> **Provided text**
Reiss-Alexander Russell-Denny

Personal information
- Date of birth: May 11, 2006 (age 20)
- Place of birth: Reading, England
- Height: 1.78 m (5 ft 10 in)
- Position: Midfielder

Team information
- Current team: Bristol Rovers, on loan from Tottenham Hotspur
- Number: 8

Youth career
- 2014–2025: Chelsea
- 2025–2026: Tottenham Hotspur

Senior career*
- Years: Team / Apps / (Gls)
- 2026–: Tottenham Hotspur / 0 / (0)
- 2026–: →Bristol Rovers (loan) / 2 / (0)

International career^{‡}
- 2023: England U17 / 3 / (2)
- 2023–2024: England U18 / 6 / (0)
- 2024–2025: England U19 / 9 / (1)

= Reiss-Alexander Russell-Denny =

English footballer (born 2006)

Reiss-Alexander Russell-Denny (born 11 May 2006) is an English footballer who plays as a central midfielder for EFL League Two club Bristol Rovers, on loan from Tottenham Hotspur.

== Club career ==
Russell-Denny joined Chelsea's youth academy as a U8, and worked his way up all their youth levels. In February 2025, he moved to Tottenham Hotspur. On 7 August 2026, he joined Bristol Rovers on a season-long loan in the EFL League Two. He made his senior and professional debut with Bristol Rovers as a substitute in a 1–0 EFL Cup loss to Peterborough United on 8 August 2026.

== International career ==
Russell-Denny is a youth international for England. He played for the England U17s at the 2023 FIFA U-17 World Cup. He was called up to the England U19s for the 2025 UEFA European Under-19 Championship.

> **Data records**
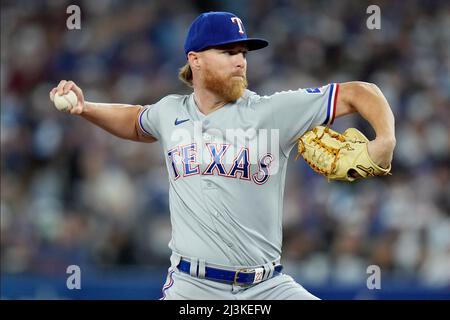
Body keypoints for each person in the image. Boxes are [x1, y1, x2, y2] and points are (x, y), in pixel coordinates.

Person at [49, 11, 395, 299]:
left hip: (268, 287)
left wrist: (385, 141)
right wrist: (85, 107)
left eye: (243, 53)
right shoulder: (170, 112)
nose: (240, 61)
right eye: (228, 52)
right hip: (192, 287)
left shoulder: (273, 111)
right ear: (195, 60)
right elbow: (137, 121)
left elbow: (359, 93)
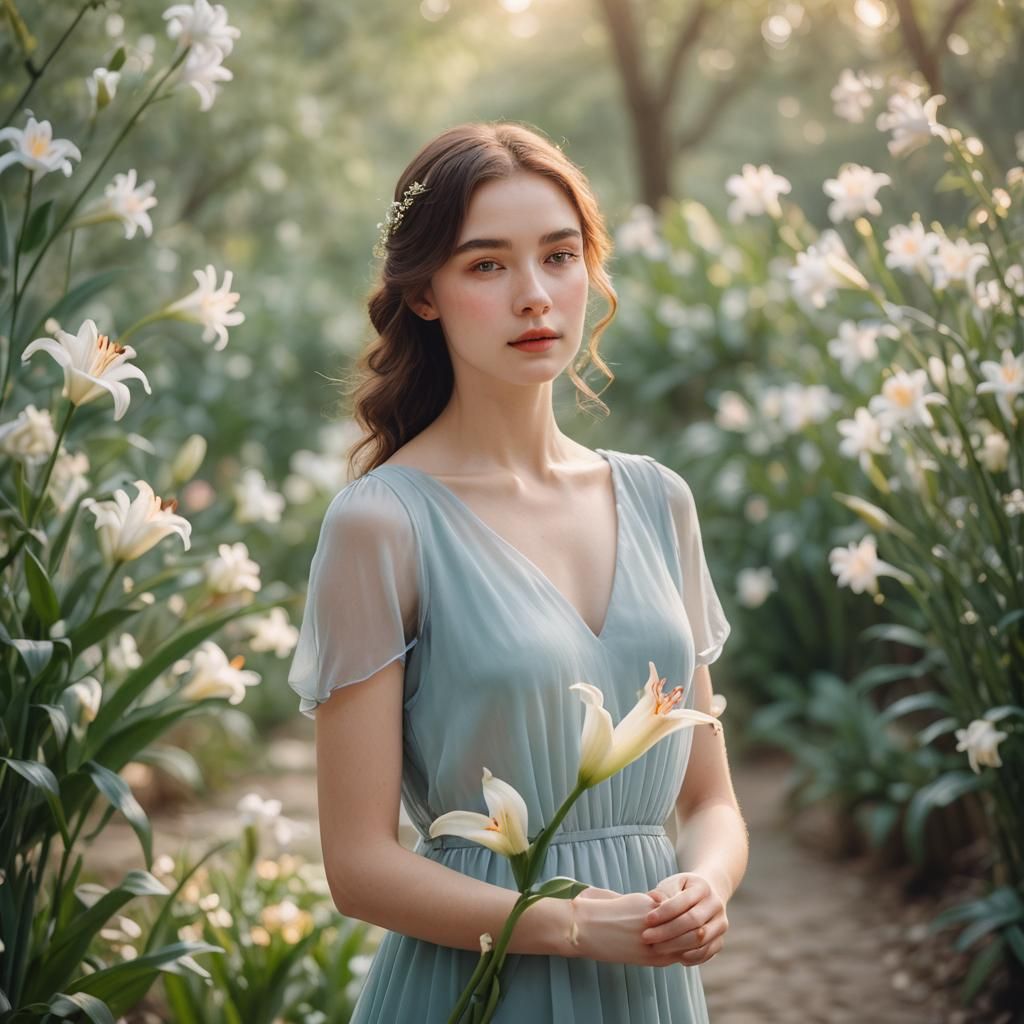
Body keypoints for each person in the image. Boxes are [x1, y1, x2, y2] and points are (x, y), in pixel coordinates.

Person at [288, 121, 749, 1023]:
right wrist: (569, 926)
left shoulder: (661, 501)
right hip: (475, 987)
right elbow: (357, 865)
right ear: (424, 294)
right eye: (487, 265)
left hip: (650, 986)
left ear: (590, 270)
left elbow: (710, 799)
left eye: (560, 256)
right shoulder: (382, 522)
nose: (536, 296)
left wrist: (704, 884)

> **Study questions**
**a)** In the Russell-Denny article, reproduce the passage starting at "Reiss-Alexander Russell-Denny (born" and ending at "from Tottenham Hotspur.", swapping "central midfielder" for "defensive midfielder".
**b)** Summarize the Russell-Denny article in two sentences.

> **Response list**
**a)**
Reiss-Alexander Russell-Denny (born 11 May 2006) is an English footballer who plays as a defensive midfielder for EFL League Two club Bristol Rovers, on loan from Tottenham Hotspur.

**b)** Reiss-Alexander Russell-Denny, born 11 May 2006, is an English central midfielder who worked his way up Chelsea's youth levels before moving to Tottenham Hotspur in February 2025. He joined EFL League Two club Bristol Rovers on a season-long loan in August 2026, and as an England youth international he played at the 2023 FIFA U-17 World Cup and was called up for the 2025 UEFA European Under-19 Championship.